● WORK REQUIRED
In the lines below, count those containing the word "family" and give the number alone.

----- EXTRACTED DATA

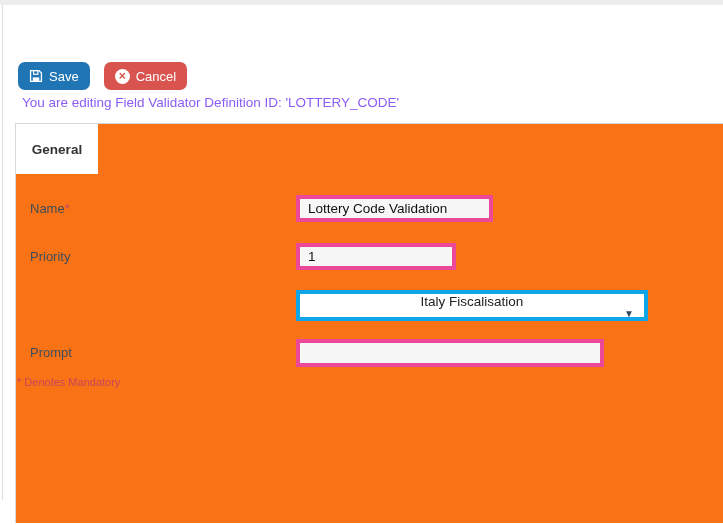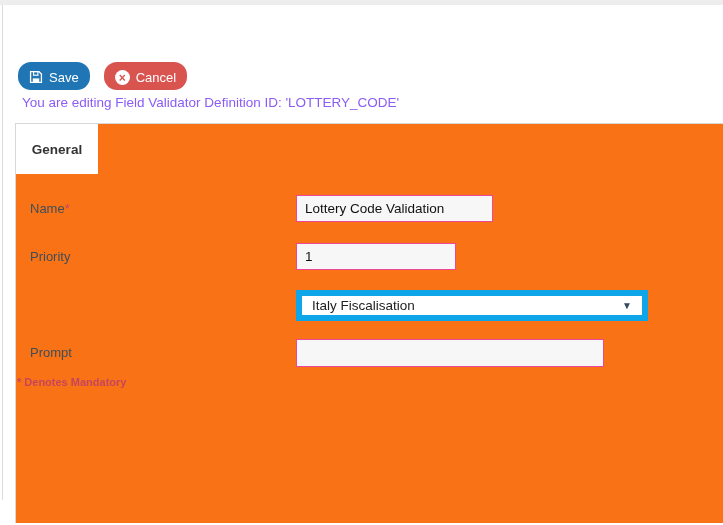--- a/index.html
+++ b/index.html
@@ -14,22 +14,22 @@
   .app-header {
     position:absolute; left:5px; top:5px; width:718px; height:48px; background:#36485c;
   }
   .app-header .title {
     line-height:48px; padding-left:14px; color:#ffffff; font-size:15px; font-weight:400;
     letter-spacing:.2px;
   }
 
   .toolbar { position:absolute; left:18px; top:62px; display:flex; gap:14px; }
   .btn {
-    display:inline-flex; gap:6px; height:28px; padding:8px 11px;
-    border:none; border-radius:13px; color:#fff; font-size:13px;
+    display:inline-flex; align-items:center; gap:6px; height:28px; padding:0 11px;
+    border:none; border-radius:7px; color:#fff; font-size:13px;
     font-family:"Liberation Sans", sans-serif; cursor:pointer;
   }
   .btn-save { background:#2076b4; }
   .btn-cancel { background:#d9534f; }
   .circle-x {
     width:15px; height:15px; border-radius:50%; background:#ffffff; color:#d9534f;
     display:inline-flex; align-items:center; justify-content:center;
     font-size:12px; font-weight:bold; line-height:1;
   }
 
@@ -45,39 +45,39 @@
     font-size:13.5px; color:#333; cursor:pointer;
   }
   .tab-active { width:82px; background:#ffffff; font-weight:bold; }
   .tab-inactive { width:63px; background:#efefef; }
 
   .field-label { position:absolute; left:30px; font-size:13px; color:#3f4e5a; }
   .req { color:#c7455c; }
 
   .text-input {
     position:absolute; left:296px; height:27px; background:#f7f7f7;
-    border:1px solid #ec4899; padding:0 8px; font-size:13.5px; color:#111;
+    border:4px solid #ec4899; padding:0 8px; font-size:13.5px; color:#111;
     font-family:"Liberation Sans", sans-serif; outline:none;
   }
   #input-name { top:195px; width:197px; }
   #input-priority { top:243px; width:160px; }
   #input-prompt { top:339px; width:308px; height:28px; }
   #label-name { top:201px;text-align:center; }
   #label-priority { top:249px; }
   #label-fvs { top:297px; }
   #label-prompt { top:345px; }
 
   .select-box {
     position:absolute; left:296px; top:290px; width:352px; height:31px;
-    background:#ffffff; border:6px solid #0ea5e9; display:flex; align-items:center;
-    padding:0 10px; font-size:13.5px; color:#222; cursor:pointer;
+    background:#ffffff; border:4px solid #0ea5e9; display:flex; align-items:center;
+    padding:0 10px; font-size:13.5px; color:#222; cursor:pointer;flex-direction:column;
   }
   .select-arrow { margin-left:auto; color:#36485c; font-size:10px; line-height:1; }
 
-  .mandatory-note { position:absolute; left:17px; top:376px; font-size:11px; color:#c7455c;font-weight:bold; }
+  .mandatory-note { position:absolute; left:17px; top:376px; font-size:11px; color:#c7455c; }
 </style>
 </head>
 <body>
 
 <div class="canvas">
 
   <div class="top-strip"></div>
   <div class="left-rule"></div>
 
 

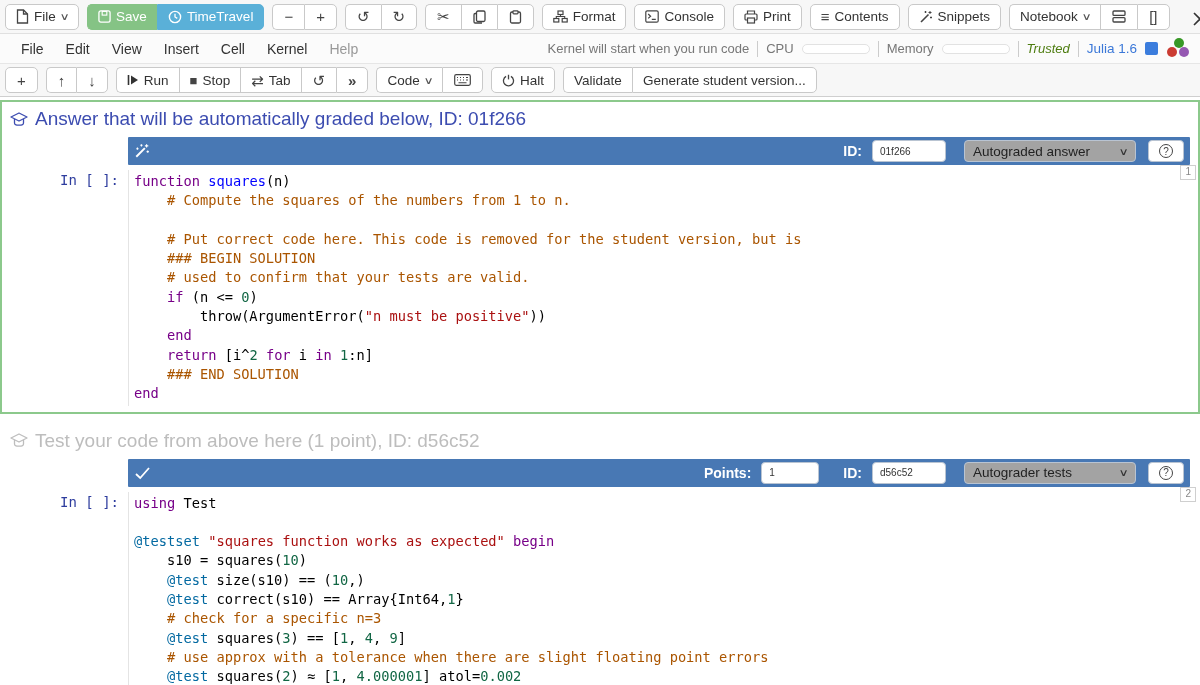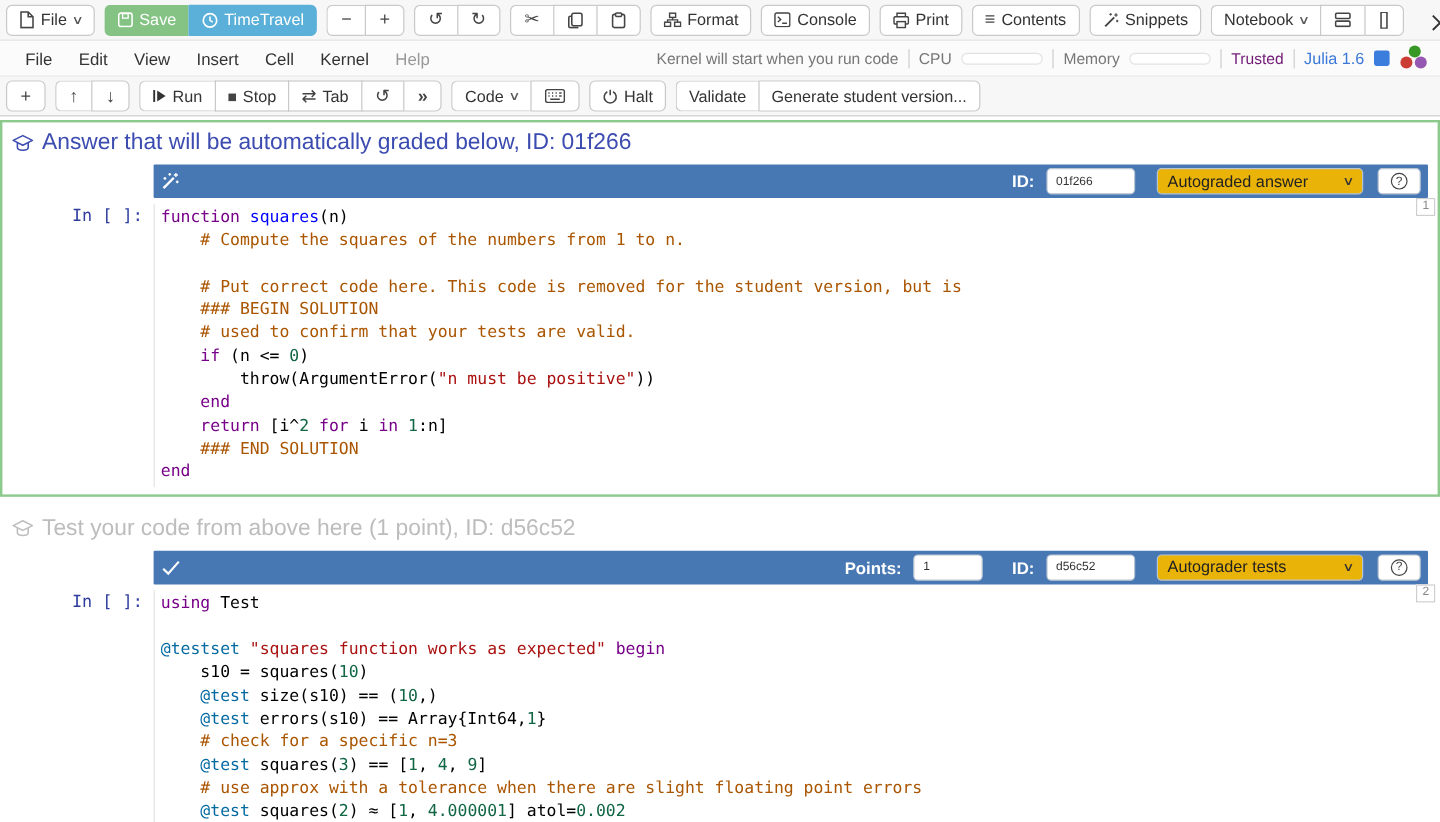--- a/index.html
+++ b/index.html
@@ -54,21 +54,21 @@
   .h-answer { color:#3c4cb0; }
   .h-tests  { color:#bdbdbd; }
   .nbg-bar { margin:2px 8px 0 126px; height:28px; background:#4878b4; border-radius:1px;
     display:flex; align-items:center; padding:0 6px; gap:10px; color:#fff; }
   .nbg-bar .spacer { flex:1; }
   .nbg-label { font-size:14px; font-weight:bold; color:#fff; }
   .nbg-input { height:22px; background:#fff; border:1px solid #b9c4d2; border-radius:4px;
     font-size:10px; color:#333; padding:0 7px; font-family:"Liberation Sans",sans-serif; }
   .w-id { width:74px; }
   .w-pts { width:58px; }
-  .nbg-select { width:172px; height:22px; background:#eab308; border:1px solid #b9c4d2; border-radius:4px;
+  .nbg-select { width:172px; height:22px; background:#a3a3a3; border:1px solid #b9c4d2; border-radius:4px;
     display:flex; align-items:center; font-size:13.5px; color:#222; padding:0 8px; gap:6px; }
   .nbg-select .sel-txt { flex:1; }
   .nbg-select .chev { color:#333; }
   .help-btn { width:36px; height:22px; background:#fff; border:1px solid #b9c4d2; border-radius:4px;
     display:flex; align-items:center; justify-content:center; margin-left:2px; }
   .qmark { width:14px; height:14px; border:1.3px solid #444; border-radius:50%;
     display:flex; align-items:center; justify-content:center; font-size:10px; color:#444; }
 
   .code-row { display:flex; position:relative; padding:5px 0 6px 0; }
   .prompt { width:126px; text-align:right; padding-right:9px; color:#2e3d9e;
@@ -225,21 +225,21 @@
 
   <div class="status">
     <span>Kernel will start when you run code</span>
     <span class="vsep"></span>
     <span>CPU</span>
     <span class="gauge"></span>
     <span class="vsep"></span>
     <span>Memory</span>
     <span class="gauge"></span>
     <span class="vsep"></span>
-    <span style="color:#701a75;">Trusted</span>
+    <span style="color:#4d7c0f;font-style:italic;">Trusted</span>
     <span class="vsep"></span>
     <span class="kernel-name">Julia 1.6</span>
     <span class="kernel-sq"></span>
     <span class="julia-dots">
         <i class="jd-g"></i>
         <i class="jd-r"></i>
         <i class="jd-p"></i>
       </span>
   </div>
 </div>
@@ -389,21 +389,21 @@
     </div>
 
     <div class="code-row">
       <div class="prompt">In [ ]:</div>
       <div class="editor">
           <div class="code-line"><span class="tk-kw">using</span><span class="tk-pl"> Test</span></div>
           <div class="code-line">&nbsp;</div>
           <div class="code-line"><span class="tk-meta">@testset</span><span class="tk-pl"> </span><span class="tk-str">"squares function works as expected"</span><span class="tk-pl"> </span><span class="tk-kw">begin</span></div>
           <div class="code-line"><span class="tk-pl">    s10 = squares(</span><span class="tk-num">10</span><span class="tk-pl">)</span></div>
           <div class="code-line"><span class="tk-pl">    </span><span class="tk-meta">@test</span><span class="tk-pl"> size(s10) == (</span><span class="tk-num">10</span><span class="tk-pl">,)</span></div>
-          <div class="code-line"><span class="tk-pl">    </span><span class="tk-meta">@test</span><span class="tk-pl"> errors(s10) == Array{Int64,</span><span class="tk-num">1</span><span class="tk-pl">}</span></div>
+          <div class="code-line"><span class="tk-pl">    </span><span class="tk-meta">@test</span><span class="tk-pl"> correct(s10) == Array{Int64,</span><span class="tk-num">1</span><span class="tk-pl">}</span></div>
           <div class="code-line"><span class="tk-pl">    </span><span class="tk-cm"># check for a specific n=3</span></div>
           <div class="code-line"><span class="tk-pl">    </span><span class="tk-meta">@test</span><span class="tk-pl"> squares(</span><span class="tk-num">3</span><span class="tk-pl">) == [</span><span class="tk-num">1</span><span class="tk-pl">, </span><span class="tk-num">4</span><span class="tk-pl">, </span><span class="tk-num">9</span><span class="tk-pl">]</span></div>
           <div class="code-line"><span class="tk-pl">    </span><span class="tk-cm"># use approx with a tolerance when there are slight floating point errors</span></div>
           <div class="code-line"><span class="tk-pl">    </span><span class="tk-meta">@test</span><span class="tk-pl"> squares(</span><span class="tk-num">2</span><span class="tk-pl">) ≈ [</span><span class="tk-num">1</span><span class="tk-pl">, </span><span class="tk-num">4.000001</span><span class="tk-pl">] atol=</span><span class="tk-num">0.002</span></div>
         </div>
       <div class="cell-badge">2</div>
     </div>
   </section>
 
 </div>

----------

● RESPONSE TO THIS TASK
3